Special Issue of Literature Film Quarterly on Audiences and Adaptation – Call For Papers

In his essay “Adaptation and New Media,” Michael Ryan Moore reflects on the status of adaptation studies in the digital age, stating that with new media “adaptation becomes a strategy of participation. Rather than develop wholly new works, audiences take ownership over existing media, adapting the stories, shows, and films that they most identify with.” In this special issue of Literature Film Quarterly, we seek to explore the role of audiences in adaptation and the manner in which adaptation is a participatory process. How do audiences make meaning out of adapted properties? What is the role of memory or nostalgia in adaptation? How might transmedia storytelling ask audiences to interact with texts in new and exciting ways? How does fan culture complicate existing models of author/encoder and spectator/decoder?
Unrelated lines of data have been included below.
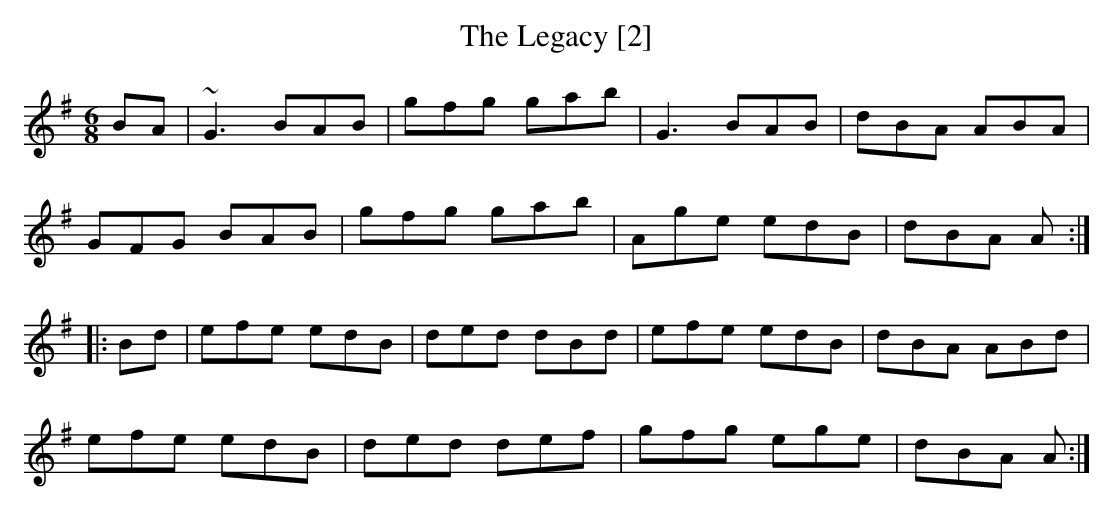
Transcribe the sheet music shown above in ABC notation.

X:1
T:Legacy [2], The
M:6/8
L:1/8
K:G
BA|~G3 BAB|gfg gab|G3 BAB|dBA ABA|
GFG BAB|gfg gab|Age edB|dBA A:|
|:Bd|efe edB|ded dBd|efe edB|dBA ABd|
efe edB|ded def|gfg ege|dBA A:|]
Adaptation studies have long asked useful and engaging questions concerning the textual and authorial dimensions of adaptation processes, but has not as readily addressed the role of audiences in this equation. Nor has the field engaged fully with the rich and innovative work done in reception studies. For this issue of LFQ, we seek to put adaptation studies and reception studies in conversation.
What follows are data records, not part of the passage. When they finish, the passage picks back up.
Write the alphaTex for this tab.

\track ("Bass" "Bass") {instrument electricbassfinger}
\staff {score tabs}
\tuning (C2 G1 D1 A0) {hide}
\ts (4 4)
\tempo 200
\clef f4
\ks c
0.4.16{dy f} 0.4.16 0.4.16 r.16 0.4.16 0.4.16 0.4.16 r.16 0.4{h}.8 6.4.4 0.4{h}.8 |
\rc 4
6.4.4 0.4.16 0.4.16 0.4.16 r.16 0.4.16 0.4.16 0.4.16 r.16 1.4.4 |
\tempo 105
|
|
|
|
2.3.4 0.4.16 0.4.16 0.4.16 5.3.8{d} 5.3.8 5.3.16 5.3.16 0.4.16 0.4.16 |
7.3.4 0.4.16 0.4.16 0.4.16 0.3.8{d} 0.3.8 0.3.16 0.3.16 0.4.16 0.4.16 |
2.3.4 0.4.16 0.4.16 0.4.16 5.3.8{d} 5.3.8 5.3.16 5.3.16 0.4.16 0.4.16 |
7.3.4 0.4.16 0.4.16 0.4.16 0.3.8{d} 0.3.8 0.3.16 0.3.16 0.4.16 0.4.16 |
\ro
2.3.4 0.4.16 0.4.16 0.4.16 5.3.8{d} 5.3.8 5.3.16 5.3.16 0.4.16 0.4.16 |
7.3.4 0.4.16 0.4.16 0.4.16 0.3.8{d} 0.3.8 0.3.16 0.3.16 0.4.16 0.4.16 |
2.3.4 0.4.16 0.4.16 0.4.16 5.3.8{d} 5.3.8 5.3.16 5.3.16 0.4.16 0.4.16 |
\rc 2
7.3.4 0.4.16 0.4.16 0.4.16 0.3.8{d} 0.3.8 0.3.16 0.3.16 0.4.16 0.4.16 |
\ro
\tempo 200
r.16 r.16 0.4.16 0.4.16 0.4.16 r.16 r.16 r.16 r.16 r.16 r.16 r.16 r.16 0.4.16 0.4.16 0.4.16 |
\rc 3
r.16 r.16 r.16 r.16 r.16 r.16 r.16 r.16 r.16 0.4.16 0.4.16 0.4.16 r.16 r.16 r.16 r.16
We welcome work that explores the complex relationship between adaptation and audiences from a variety of disciplinary, critical, and historical perspectives. Possible areas of inquiry may include, but are not limited to:

  • Amateur, unauthorized, “sweded,” or fan–produced adaptations
  • Cosplay, role-playing, and –Con festivals
  • Fan love and cinephilia for adapted properties
  • Fan hatred or rejection of adapted properties
  • Franchises, multi-platform, and transmedia storytelling
  • Scholar-fandom and autoethnography
  • Adaptation as a mode of reception/fandom
  • Remaking, rebooting, and the “reclaimed” text
  • Stardom and adaptation
  • Adaptation to/from video games and other participatory formats
  • Oppositional reading or queering adaptation
  • Fan or slash fiction; exploration or extension of storyworlds
  • Adaptation and affect, emotion, or sensation
  • Adaptation and nostalgia/memory
  • Paratexts and/as adaptations
  • Merchandising and collecting
  • Advertising and marketing of adaptations
  • Censorship, rating systems, test audiences, and boycotts
  • Kickstarter and crowd-sourced film adaptations
  • Exhibition practices and distribution of adaptations

Please submit a 500-800 word abstract in MLA style to litfilmquart@salisbury.edu by May 1, 2016. Your abstract should outline your working thesis and briefly sketch the theoretical framework(s) within which your essay will be situated. If accepted, full articles of 5,000 to 6,500 words must be submitted by October 3, 2016. The Special Issue will run in October 2017 as part of LFQ’s new online open access format.